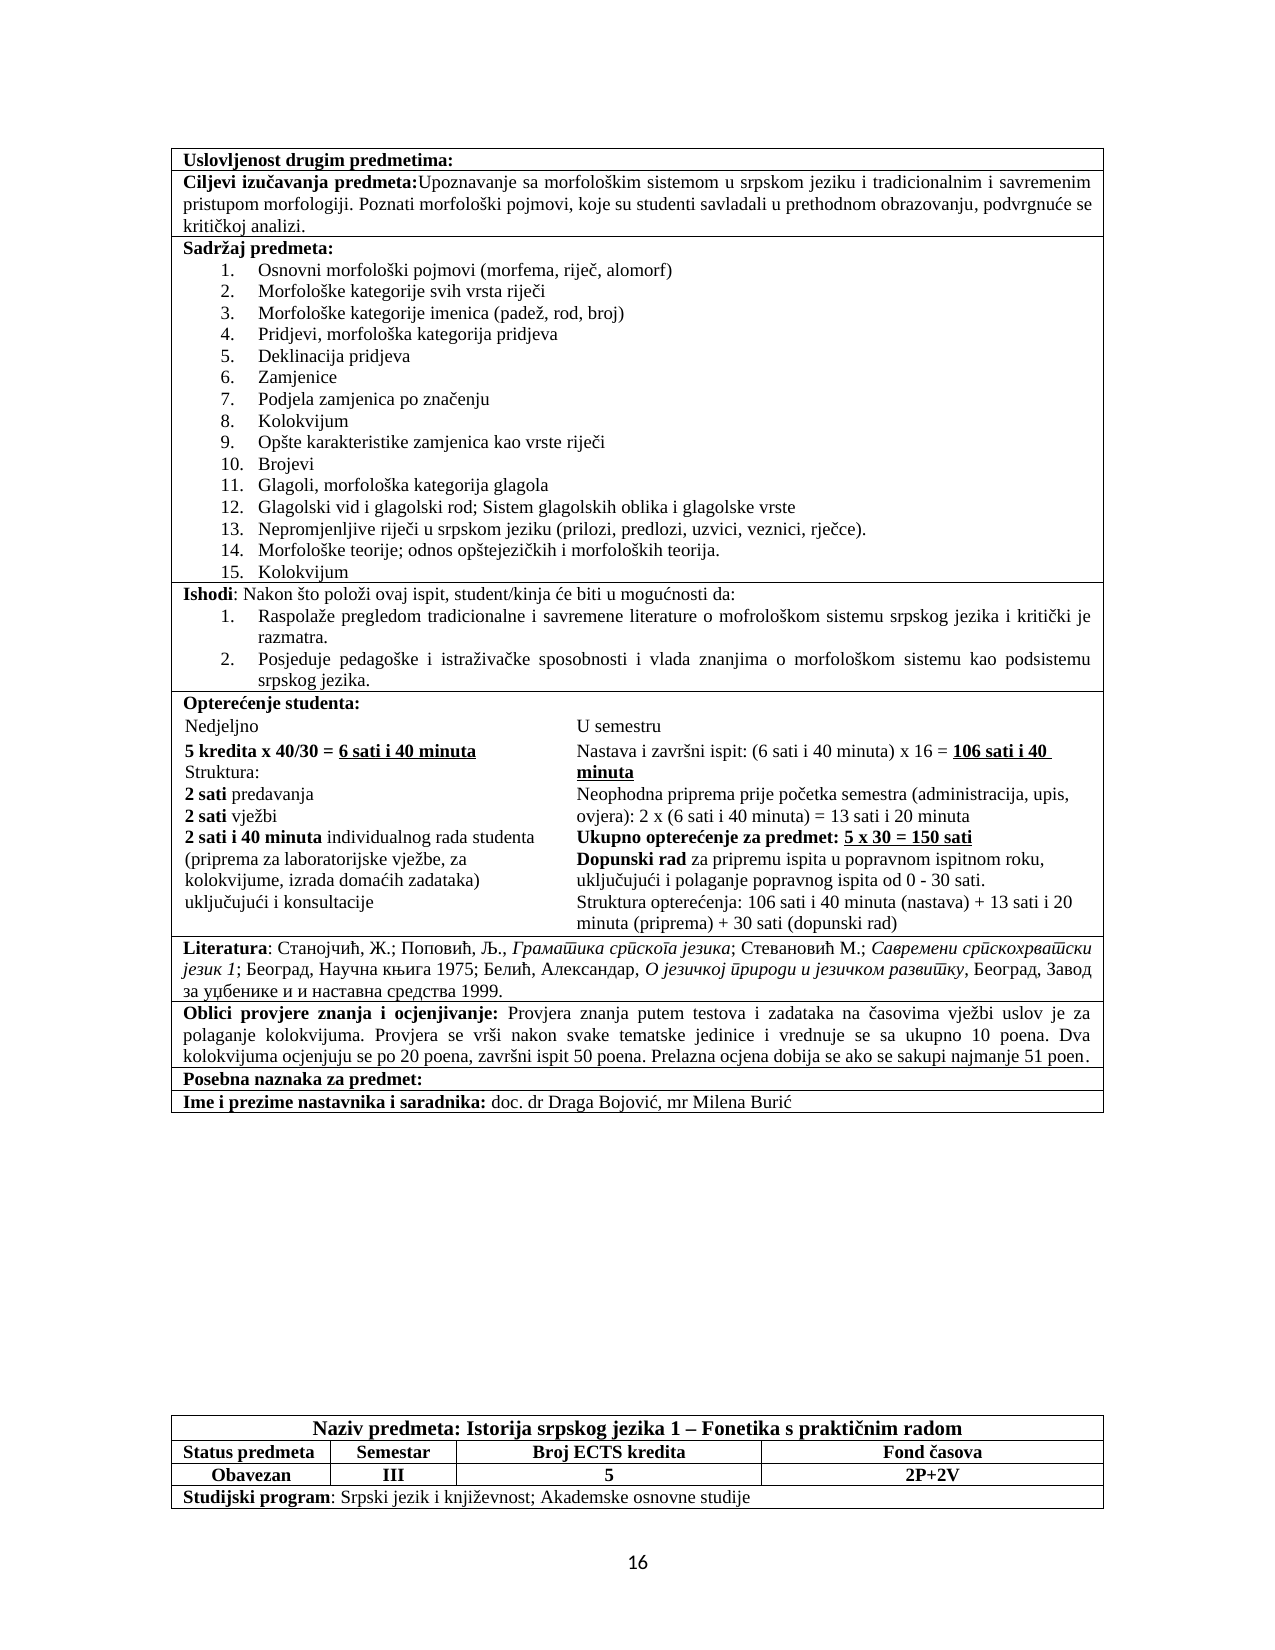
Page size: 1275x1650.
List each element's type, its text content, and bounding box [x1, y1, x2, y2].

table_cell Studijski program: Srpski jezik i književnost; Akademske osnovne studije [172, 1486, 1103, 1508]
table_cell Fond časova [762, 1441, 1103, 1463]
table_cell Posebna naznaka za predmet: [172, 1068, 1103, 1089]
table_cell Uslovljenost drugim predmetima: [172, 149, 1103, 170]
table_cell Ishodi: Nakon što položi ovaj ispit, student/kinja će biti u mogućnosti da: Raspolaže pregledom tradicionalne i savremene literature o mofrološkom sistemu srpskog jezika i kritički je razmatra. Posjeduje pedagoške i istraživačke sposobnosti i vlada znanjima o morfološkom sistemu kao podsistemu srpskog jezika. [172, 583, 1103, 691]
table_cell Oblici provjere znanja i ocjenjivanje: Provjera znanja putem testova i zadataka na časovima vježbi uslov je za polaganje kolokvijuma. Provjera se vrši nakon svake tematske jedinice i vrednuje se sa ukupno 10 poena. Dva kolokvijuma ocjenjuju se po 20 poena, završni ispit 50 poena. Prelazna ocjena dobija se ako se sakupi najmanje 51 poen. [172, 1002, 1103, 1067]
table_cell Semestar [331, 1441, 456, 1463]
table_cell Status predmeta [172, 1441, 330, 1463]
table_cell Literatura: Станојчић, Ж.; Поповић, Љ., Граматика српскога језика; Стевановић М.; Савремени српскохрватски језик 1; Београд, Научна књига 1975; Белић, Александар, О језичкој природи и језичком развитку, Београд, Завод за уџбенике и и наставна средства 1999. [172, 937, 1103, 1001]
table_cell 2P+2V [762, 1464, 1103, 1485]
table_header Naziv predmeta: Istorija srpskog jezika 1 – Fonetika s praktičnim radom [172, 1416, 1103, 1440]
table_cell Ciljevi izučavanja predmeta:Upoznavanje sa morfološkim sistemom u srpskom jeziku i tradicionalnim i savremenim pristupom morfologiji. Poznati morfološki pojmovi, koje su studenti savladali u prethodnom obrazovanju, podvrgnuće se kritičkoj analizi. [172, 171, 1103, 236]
· · · ·
== About this task ==
Could the listing above be transcribed exactly, with the pictures left out?

== Written solution ==
Page size: 1275x1650.
List each element's type, its text content, and bounding box [x1, y1, x2, y2].

table_cell Studijski program: Srpski jezik i književnost; Akademske osnovne studije [172, 1486, 1103, 1508]
table_cell Fond časova [762, 1441, 1103, 1463]
table_cell Posebna naznaka za predmet: [172, 1068, 1103, 1089]
table_cell Uslovljenost drugim predmetima: [172, 149, 1103, 170]
table_cell Ishodi: Nakon što položi ovaj ispit, student/kinja će biti u mogućnosti da: Raspolaže pregledom tradicionalne i savremene literature o mofrološkom sistemu srpskog jezika i kritički je razmatra. Posjeduje pedagoške i istraživačke sposobnosti i vlada znanjima o morfološkom sistemu kao podsistemu srpskog jezika. [172, 583, 1103, 691]
table_cell Oblici provjere znanja i ocjenjivanje: Provjera znanja putem testova i zadataka na časovima vježbi uslov je za polaganje kolokvijuma. Provjera se vrši nakon svake tematske jedinice i vrednuje se sa ukupno 10 poena. Dva kolokvijuma ocjenjuju se po 20 poena, završni ispit 50 poena. Prelazna ocjena dobija se ako se sakupi najmanje 51 poen. [172, 1002, 1103, 1067]
table_cell Semestar [331, 1441, 456, 1463]
table_cell Status predmeta [172, 1441, 330, 1463]
table_cell Literatura: Станојчић, Ж.; Поповић, Љ., Граматика српскога језика; Стевановић М.; Савремени српскохрватски језик 1; Београд, Научна књига 1975; Белић, Александар, О језичкој природи и језичком развитку, Београд, Завод за уџбенике и и наставна средства 1999. [172, 937, 1103, 1001]
table_cell 2P+2V [762, 1464, 1103, 1485]
table_header Naziv predmeta: Istorija srpskog jezika 1 – Fonetika s praktičnim radom [172, 1416, 1103, 1440]
table_cell Ciljevi izučavanja predmeta:Upoznavanje sa morfološkim sistemom u srpskom jeziku i tradicionalnim i savremenim pristupom morfologiji. Poznati morfološki pojmovi, koje su studenti savladali u prethodnom obrazovanju, podvrgnuće se kritičkoj analizi. [172, 171, 1103, 236]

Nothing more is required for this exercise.